#### Exercise instructions:
Set down the lines exactly as they appear, from the line with "Orient by the" to the line with "Answer: to the viewer's left", both included.
** Opening Available data block **
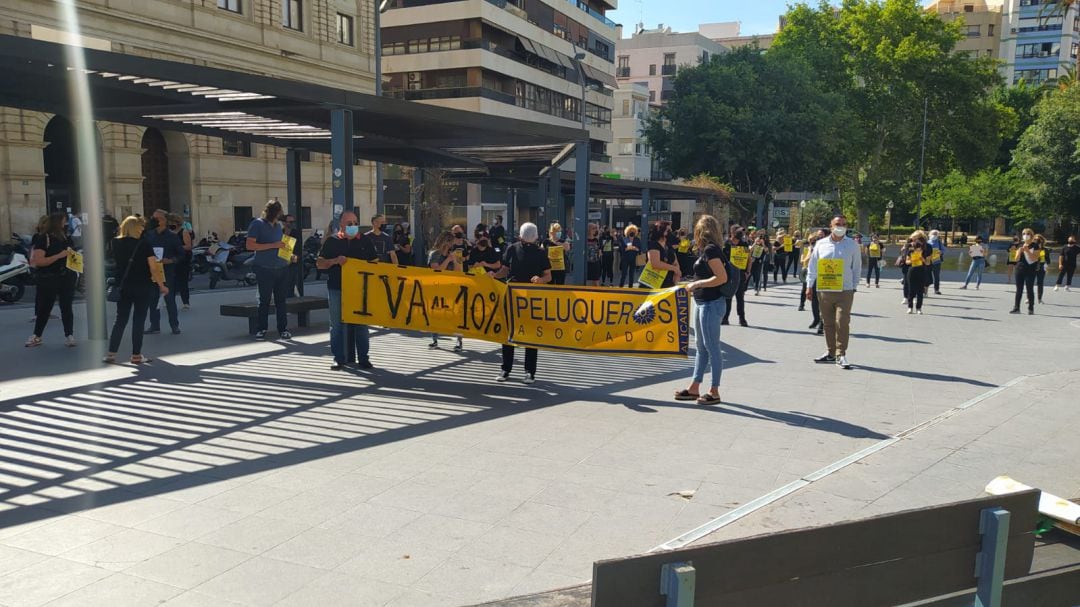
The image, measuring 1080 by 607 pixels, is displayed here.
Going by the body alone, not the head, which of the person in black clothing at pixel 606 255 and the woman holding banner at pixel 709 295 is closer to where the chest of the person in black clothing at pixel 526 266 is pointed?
the woman holding banner

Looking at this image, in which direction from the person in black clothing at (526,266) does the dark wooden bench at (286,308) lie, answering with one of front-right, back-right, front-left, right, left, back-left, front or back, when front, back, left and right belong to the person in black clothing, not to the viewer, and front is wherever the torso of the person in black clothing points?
back-right

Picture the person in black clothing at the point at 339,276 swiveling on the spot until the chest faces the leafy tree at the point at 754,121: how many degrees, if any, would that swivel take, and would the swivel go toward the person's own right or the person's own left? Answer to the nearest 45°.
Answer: approximately 135° to the person's own left

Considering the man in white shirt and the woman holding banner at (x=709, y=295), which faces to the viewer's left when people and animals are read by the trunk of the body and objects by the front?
the woman holding banner

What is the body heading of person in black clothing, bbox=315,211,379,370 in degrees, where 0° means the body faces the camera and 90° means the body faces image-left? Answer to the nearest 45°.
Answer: approximately 0°

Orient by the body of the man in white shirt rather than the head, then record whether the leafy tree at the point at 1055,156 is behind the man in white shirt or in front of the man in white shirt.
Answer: behind

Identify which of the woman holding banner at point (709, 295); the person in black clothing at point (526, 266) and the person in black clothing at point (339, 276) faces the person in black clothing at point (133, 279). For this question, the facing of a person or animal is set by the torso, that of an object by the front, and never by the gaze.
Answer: the woman holding banner

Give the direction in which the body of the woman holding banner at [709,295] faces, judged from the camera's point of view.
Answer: to the viewer's left

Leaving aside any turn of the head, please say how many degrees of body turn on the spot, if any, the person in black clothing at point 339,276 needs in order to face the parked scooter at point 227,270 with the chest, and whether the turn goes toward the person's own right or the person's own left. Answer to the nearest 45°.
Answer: approximately 180°

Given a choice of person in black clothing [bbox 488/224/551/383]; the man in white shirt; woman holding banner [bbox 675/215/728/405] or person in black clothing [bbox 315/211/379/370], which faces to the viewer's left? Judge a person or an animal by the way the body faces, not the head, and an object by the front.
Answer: the woman holding banner
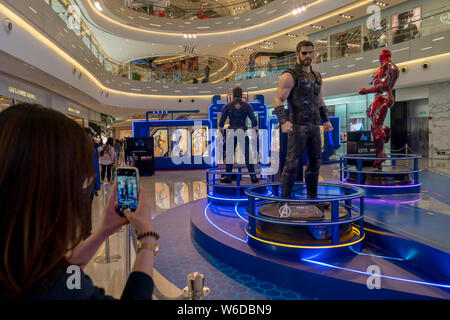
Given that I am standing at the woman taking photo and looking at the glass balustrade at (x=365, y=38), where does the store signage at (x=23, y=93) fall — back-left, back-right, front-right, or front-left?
front-left

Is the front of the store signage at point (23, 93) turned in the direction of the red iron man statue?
yes

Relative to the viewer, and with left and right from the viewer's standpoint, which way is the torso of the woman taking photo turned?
facing away from the viewer and to the right of the viewer

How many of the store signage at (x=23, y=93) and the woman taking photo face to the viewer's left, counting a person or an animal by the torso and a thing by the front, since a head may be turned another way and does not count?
0

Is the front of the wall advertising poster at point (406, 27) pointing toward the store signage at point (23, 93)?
yes

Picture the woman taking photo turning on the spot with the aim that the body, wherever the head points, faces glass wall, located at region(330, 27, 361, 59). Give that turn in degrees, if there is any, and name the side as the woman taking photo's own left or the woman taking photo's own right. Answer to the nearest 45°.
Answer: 0° — they already face it

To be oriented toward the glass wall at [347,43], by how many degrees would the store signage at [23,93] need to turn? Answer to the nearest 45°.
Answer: approximately 45° to its left

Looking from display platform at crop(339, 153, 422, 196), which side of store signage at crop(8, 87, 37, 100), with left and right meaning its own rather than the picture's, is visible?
front

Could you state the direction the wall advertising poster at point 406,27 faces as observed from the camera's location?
facing the viewer and to the left of the viewer

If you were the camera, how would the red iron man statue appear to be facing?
facing to the left of the viewer

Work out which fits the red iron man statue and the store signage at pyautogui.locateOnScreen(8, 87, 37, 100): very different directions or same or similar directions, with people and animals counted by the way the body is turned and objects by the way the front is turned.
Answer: very different directions

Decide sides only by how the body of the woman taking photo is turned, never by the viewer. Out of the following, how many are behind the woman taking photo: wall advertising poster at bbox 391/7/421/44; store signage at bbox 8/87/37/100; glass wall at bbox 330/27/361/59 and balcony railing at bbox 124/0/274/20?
0

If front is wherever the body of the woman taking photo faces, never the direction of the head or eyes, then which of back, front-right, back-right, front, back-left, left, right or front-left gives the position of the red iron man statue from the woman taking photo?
front

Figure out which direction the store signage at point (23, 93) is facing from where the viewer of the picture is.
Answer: facing the viewer and to the right of the viewer

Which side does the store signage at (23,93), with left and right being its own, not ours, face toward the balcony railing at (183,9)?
left

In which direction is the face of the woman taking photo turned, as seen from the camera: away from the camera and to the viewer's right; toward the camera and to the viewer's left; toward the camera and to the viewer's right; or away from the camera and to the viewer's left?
away from the camera and to the viewer's right

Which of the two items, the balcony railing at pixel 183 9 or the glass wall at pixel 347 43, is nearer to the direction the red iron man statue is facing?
the balcony railing

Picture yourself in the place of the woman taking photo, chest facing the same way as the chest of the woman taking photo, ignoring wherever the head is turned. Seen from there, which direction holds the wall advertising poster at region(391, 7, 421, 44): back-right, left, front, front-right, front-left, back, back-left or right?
front
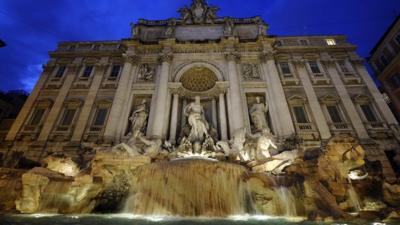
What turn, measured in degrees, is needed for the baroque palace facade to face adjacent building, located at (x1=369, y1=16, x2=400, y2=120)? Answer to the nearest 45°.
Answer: approximately 90° to its left

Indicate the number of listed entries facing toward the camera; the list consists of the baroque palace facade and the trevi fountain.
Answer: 2

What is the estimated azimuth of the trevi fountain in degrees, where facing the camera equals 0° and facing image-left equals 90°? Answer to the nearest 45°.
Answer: approximately 0°

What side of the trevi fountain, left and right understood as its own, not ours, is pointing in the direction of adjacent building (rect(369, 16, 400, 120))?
** Closing Available data block **
#### Written response:
Orient by the body of the man in white shirt rather than the head, then record whether the leafy tree at the point at 1055,156 is behind the man in white shirt or in front of the man in white shirt.
Answer: behind

Identify which of the woman holding banner at point (709, 295); the person in black clothing at point (526, 266) and the person in black clothing at point (339, 276) faces the person in black clothing at point (133, 279). For this question, the facing of a person or animal is set by the torso, that of an object by the front, and never by the gaze.
Answer: the woman holding banner

Give the direction in which the body of the woman holding banner at [709,295] faces, judged from the camera's point of view.
Answer: to the viewer's left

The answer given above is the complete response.